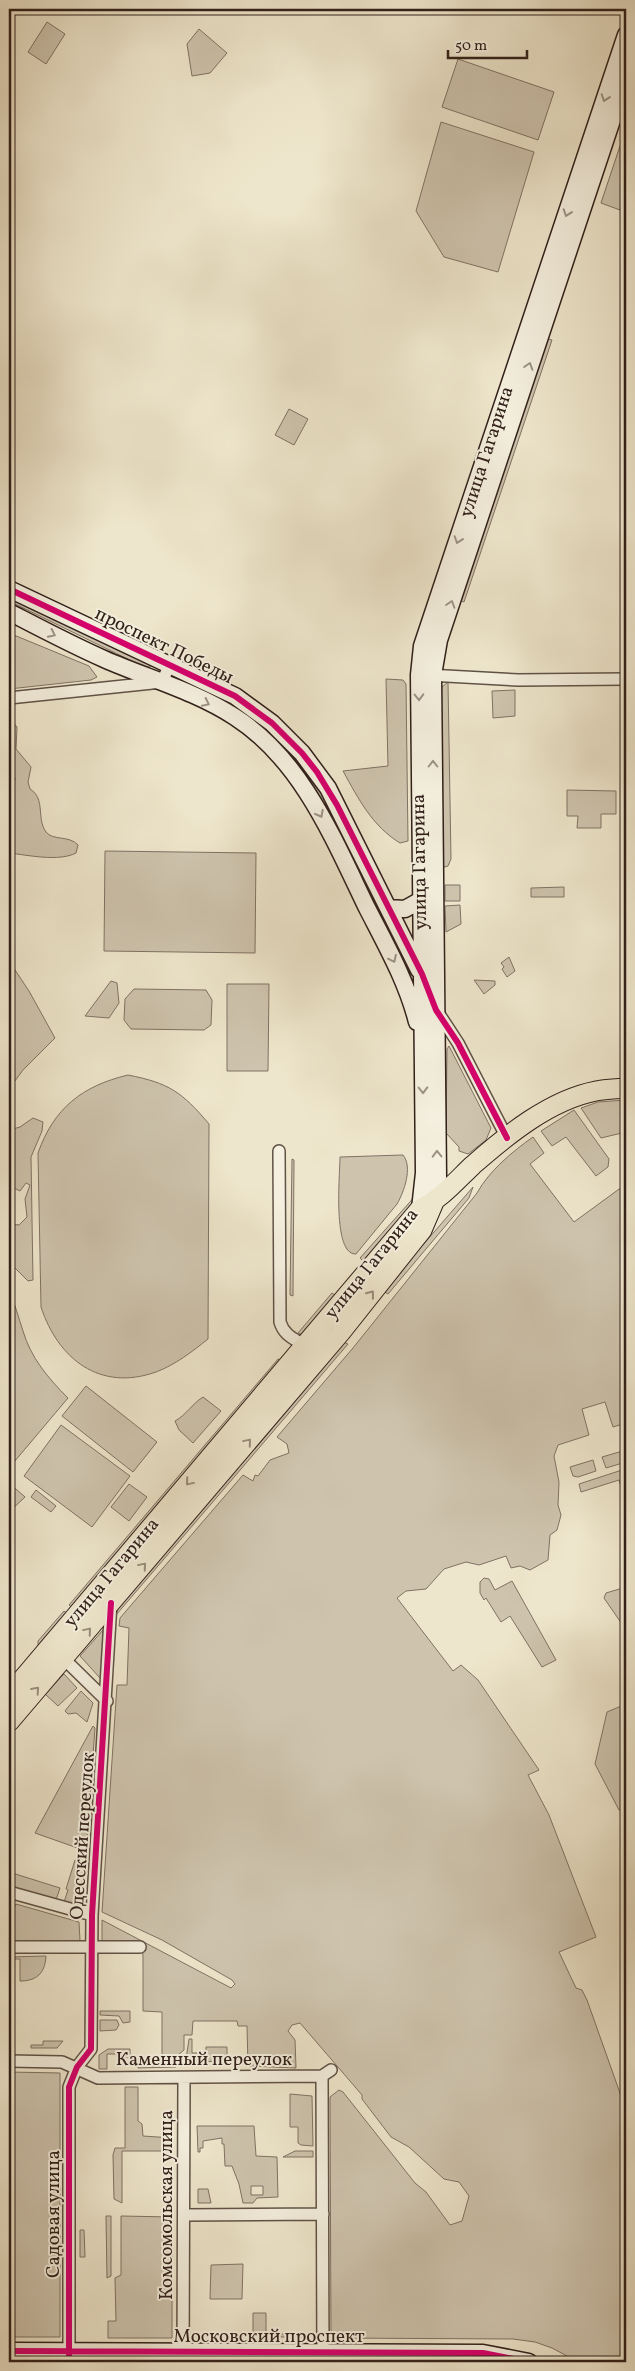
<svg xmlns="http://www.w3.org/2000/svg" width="635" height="2371" font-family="Vollkorn,serif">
<rect width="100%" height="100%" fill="#eee6cc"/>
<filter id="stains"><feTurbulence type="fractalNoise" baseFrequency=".004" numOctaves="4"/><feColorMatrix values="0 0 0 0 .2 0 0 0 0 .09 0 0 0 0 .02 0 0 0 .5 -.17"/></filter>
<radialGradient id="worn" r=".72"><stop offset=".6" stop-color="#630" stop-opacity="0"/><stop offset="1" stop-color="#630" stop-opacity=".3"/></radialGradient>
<path fill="#cec4ae" stroke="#807264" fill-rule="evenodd" d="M47,22L65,34L46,64L28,52Z
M199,29L227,53L210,73L192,76L187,44Z
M458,59L554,92L538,140L442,107Z
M441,122L534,152L498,272L444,257L416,211Z
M626,128V191L620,210L601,203Z
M545,338L552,340L464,602L459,600Z
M289,409L308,419L294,445L275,435Z
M9,593L151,664L150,667H144L9,601Z
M9,633L89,666L97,677L91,680L9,689Z
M386,679L403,680L406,684L408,841L400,843C372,826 358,798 343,771L388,766Z
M189,682L244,710L284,744L317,784L413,975L409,977L309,785L186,683Z
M448,682L451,859L448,866L441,868V688Z
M515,690V716L493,718L492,691Z
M9,718L17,727L16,749L31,767L28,782L30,789C46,799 36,818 46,832C53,841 69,835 78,845L76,853C59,862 27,855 9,853V790L14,785L15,778L9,767Z
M567,790L616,791V814H601V828H577L578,816H567Z
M105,851L256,853L255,953L104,951Z
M445,885H460V901H445Z
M564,887V897H531V888Z
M460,905L461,924L446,932L445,906Z
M509,957L515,971L507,977L502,969L504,967L501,963Z
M9,961L29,991L55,1038L23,1070L9,1089Z
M474,980L495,981V985L484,994Z
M111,981L117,983L119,1003L109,1018L85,1016Z
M227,984H269L268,1071H227Z
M134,989L206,990L212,1000L211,1025L204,1030L131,1029L124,1020L125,999Z
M449,1046L491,1128L486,1140L468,1154L459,1151V1147L446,1133L447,1049Z
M128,1075C169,1083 182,1092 209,1124L208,1339C193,1351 175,1365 156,1372C100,1392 58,1359 41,1307L38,1153C54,1108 82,1086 128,1075Z
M626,1100V1132L601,1138L581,1108L598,1102Z
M574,1110L609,1159L608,1167L596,1176L566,1137L552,1146L541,1131Z
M33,1118L43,1122L42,1131L31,1157L33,1280L28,1281L9,1262V1224L19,1225L27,1217L25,1199L30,1185L26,1183L20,1191L12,1187L9,1182V1130L20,1127Z
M533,1137L544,1153L530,1164L574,1222L626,1184V1423L613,1427L605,1402L582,1409L589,1435L558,1445L554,1456L559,1482L558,1505L561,1515L557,1530L550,1535L548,1560L530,1570L520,1566L511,1568L506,1556L479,1565L466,1562L444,1569L426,1589L406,1591L397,1598L453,1671L461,1665L478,1680L539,1770L528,1775L549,1815L596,1937L559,1952L576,1988L582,1990L587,2000L626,2110V2362H578L552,2348L535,2342L513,2339L331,2338L330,2097L339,2090L343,2092L415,2183L426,2192L450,2225L462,2221L469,2196L459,2182L444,2179L409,2147L391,2137L362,2099V2095L300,2023L292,2025L288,2031L295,2040L296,2068L248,2066L247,2026H238L237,2021H193L192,2035H184V2050L178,2055L176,2067L138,2068V2059H162V2012L143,2011V1955L139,1942L102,1941V1920L231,1988L235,1984L232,1980L162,1940L102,1912L117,1685H127L129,1628L119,1626L120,1618L243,1475L253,1481L255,1475L258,1476L270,1460L289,1453L287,1444L277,1437L353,1348L477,1193C489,1171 513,1151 533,1137Z
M403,1155C413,1167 404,1192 397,1204L356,1254C332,1255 340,1174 340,1157Z
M292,1159L294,1160L293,1296L290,1295Z
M473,1187L469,1198L388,1294L383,1291Z
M417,1194V1204L398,1221L363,1261L360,1258Z
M9,1290C15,1304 18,1316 23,1331C31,1358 48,1378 68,1398L9,1468Z
M332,1293L336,1296L303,1335L298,1333Z
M343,1342L348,1344L116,1615L117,1606Z
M278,1359L285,1361L74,1609L69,1605Z
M86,1386L157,1442L133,1472L62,1416Z
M203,1397L221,1411L193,1443L179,1430L175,1421C186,1415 192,1404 203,1397Z
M61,1425L130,1476L92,1527L24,1476Z
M626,1450V1462L606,1468L602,1457Z
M593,1460L596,1471L578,1477L573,1476L570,1467Z
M622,1470L626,1484V1503L619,1480L581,1492L579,1484Z
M9,1483L25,1497L9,1512Z
M129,1484L147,1497L129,1521L111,1507Z
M36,1490L56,1506L51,1512L31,1497Z
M484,1578L489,1579L495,1590L512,1581L556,1660L542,1667L510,1616L501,1622L486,1598L484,1600L480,1593V1582Z
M626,1587V1630L604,1598L606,1593Z
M64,1611L69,1615L38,1646V1641Z
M103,1630L102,1677L100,1678L80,1656Z
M64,1674L77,1688L58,1706L45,1694Z
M81,1691L93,1703L87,1722L76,1713L68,1714L65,1711Z
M626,1704V1811L619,1810L595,1764L607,1712Z
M93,1726L95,1728L86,1851L35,1833Z
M75,1860L85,1864L82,1907L64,1902L68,1890L66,1889Z
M9,1872L60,1888L56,1900L9,1887Z
M16,1904L79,1922L80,1941H12L11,1913Z
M46,1956C45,1973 37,1981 20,1981V1959H9V1957Z
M100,2011H130V2022L123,2023L119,2016L100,2015Z
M100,2020H117L119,2025L116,2030L100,2031Z
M189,2039H192V2053H206V2047H227V2061L191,2062L186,2059Z
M43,2041H63L57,2048H31V2045H43Z
M108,2049H130V2057H117V2054H107V2069H99V2055Z
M9,2072L60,2073V2337H9Z
M125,2087H138V2121L142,2124L143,2136L173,2138L172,2151H122V2203L114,2199L113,2155L115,2148H125Z
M290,2094L312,2096L313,2146L301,2145L298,2143V2127H290Z
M197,2126H254L256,2156L277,2157L278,2197L257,2198L253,2203H243L239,2184L232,2166H225L224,2144H222V2138L203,2141V2148H200V2152H198ZM263,2186V2195H251V2186Z
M295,2151H313V2157H283Z
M198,2189H208L211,2203H198Z
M106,2216H111V2276L107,2278Z
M121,2216L172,2217V2338H108V2321H116L115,2278L121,2275Z
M80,2230H84L85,2257H80Z
M243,2264L242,2299H210L211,2265Z
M253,2313H266V2334L253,2332Z
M272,2334H302V2337H271Z"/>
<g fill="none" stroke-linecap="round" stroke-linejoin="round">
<g stroke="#605246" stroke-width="14">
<path id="street" d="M428,675L518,680L626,679
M9,698L162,682L170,664
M437,1011L458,1043L507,1138
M279,1151L280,1322C285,1338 297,1339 309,1349
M60,1655L107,1701
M9,1892L92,1915
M9,1947H140
M9,2061L62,2062L98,2078L322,2076L331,2070
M322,2076L323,2362
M185,2215L323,2214
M69,2351V2087L77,2067L91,2049L92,1915L111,1603
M183,2362L184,2078"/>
</g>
<g stroke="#31201a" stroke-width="19">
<path id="secondary" d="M9,589L235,696L272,723L302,753L328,788L419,970
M9,612C40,628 72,645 104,659C147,678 195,691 235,717C302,760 334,840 367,908C386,945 407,982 417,1022
M388,908L405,909L421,900
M434,1202L438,1177L433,675L439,640L452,601L626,78
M420,1209L424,1173L419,675L422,646L626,35
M9,2351L483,2353L529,2362"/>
</g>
<g stroke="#31201a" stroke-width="21">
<path id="primary" d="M9,1695L420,1209C441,1199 456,1181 473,1165C507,1135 550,1100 596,1091C606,1089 616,1089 626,1088
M9,1722L341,1332L422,1230L434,1202"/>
</g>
<use href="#street" stroke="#f4efde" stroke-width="11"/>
<use href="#secondary" stroke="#f4efde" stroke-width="16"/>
<use href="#primary" stroke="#eee6cc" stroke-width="19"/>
<g stroke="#f4efde" stroke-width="9">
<path id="cycleway" d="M9,589L235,696L272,723L302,753L317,772L337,805L422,974L436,1010L458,1043L507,1138
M9,2351L483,2353L529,2362
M69,2362V2087L77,2067L91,2049L92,1915L111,1603"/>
</g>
<use href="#cycleway" stroke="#d6006c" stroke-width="6"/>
</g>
<defs><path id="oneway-chevron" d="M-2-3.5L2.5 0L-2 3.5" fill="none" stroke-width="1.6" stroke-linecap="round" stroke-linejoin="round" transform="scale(1.25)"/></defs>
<g stroke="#9c9286">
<use href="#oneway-chevron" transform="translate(605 98) rotate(109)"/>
<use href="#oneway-chevron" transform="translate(567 213) rotate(109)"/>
<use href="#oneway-chevron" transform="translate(529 366) rotate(-72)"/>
<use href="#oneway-chevron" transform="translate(458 540) rotate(109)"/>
<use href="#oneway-chevron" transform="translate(451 604) rotate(-72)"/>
<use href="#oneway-chevron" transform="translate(52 634) rotate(26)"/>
<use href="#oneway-chevron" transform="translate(419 697) rotate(89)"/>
<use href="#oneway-chevron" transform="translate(206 703) rotate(26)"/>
<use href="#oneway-chevron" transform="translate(433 764) rotate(-90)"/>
<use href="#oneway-chevron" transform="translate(320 814) rotate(62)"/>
<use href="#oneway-chevron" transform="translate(393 959) rotate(64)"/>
<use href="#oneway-chevron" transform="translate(423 1090) rotate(89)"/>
<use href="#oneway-chevron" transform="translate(437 1154) rotate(-91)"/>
</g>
<g stroke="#998d7c">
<use href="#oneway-chevron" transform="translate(371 1294) rotate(-52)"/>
<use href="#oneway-chevron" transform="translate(248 1442) rotate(-50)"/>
<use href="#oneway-chevron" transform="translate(189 1482) rotate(130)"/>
<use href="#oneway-chevron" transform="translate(143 1566) rotate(-50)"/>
<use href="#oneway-chevron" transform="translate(88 1631) rotate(-50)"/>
<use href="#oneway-chevron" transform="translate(36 1690) rotate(-49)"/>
</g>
<g text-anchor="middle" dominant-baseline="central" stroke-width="4" stroke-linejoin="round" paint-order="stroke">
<g font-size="19" fill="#31201a" stroke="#f4efde">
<text transform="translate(487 452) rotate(-72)">улица Гагарина</text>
<text transform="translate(164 646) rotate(26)">проспект Победы</text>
<text transform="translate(420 862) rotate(-91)">улица Гагарина</text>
<text transform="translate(372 1264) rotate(-51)">улица Гагарина</text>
<text transform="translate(112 1573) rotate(-50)">улица Гагарина</text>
<text transform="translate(83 1836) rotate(-86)">Одесский переулок</text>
<text x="204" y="2060">Каменный переулок</text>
<text transform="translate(167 2205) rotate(-90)">Комсомольская улица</text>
<text transform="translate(54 2214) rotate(-90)">Садовая улица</text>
<text x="269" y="2337">Московский проспект</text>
</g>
</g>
<rect width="635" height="2371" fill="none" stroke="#eee6cc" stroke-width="30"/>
<rect x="10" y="10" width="615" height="2351" fill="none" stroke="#31201a" stroke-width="2.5"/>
<rect x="15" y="15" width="605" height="2341" fill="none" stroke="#31201a"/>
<path d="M448 50v8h79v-8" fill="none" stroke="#31201a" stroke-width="2.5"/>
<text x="455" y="50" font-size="15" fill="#31201a" stroke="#f4efde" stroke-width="4" paint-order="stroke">50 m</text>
<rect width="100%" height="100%" filter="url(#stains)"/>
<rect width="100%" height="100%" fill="url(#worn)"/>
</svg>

Directions for this task
The expected answer is a copy of every line in the entries that holds the word "worn".

Reply
<radialGradient id="worn" r=".72"><stop offset=".6" stop-color="#630" stop-opacity="0"/><stop offset="1" stop-color="#630" stop-opacity=".3"/></radialGradient>
<rect width="100%" height="100%" fill="url(#worn)"/>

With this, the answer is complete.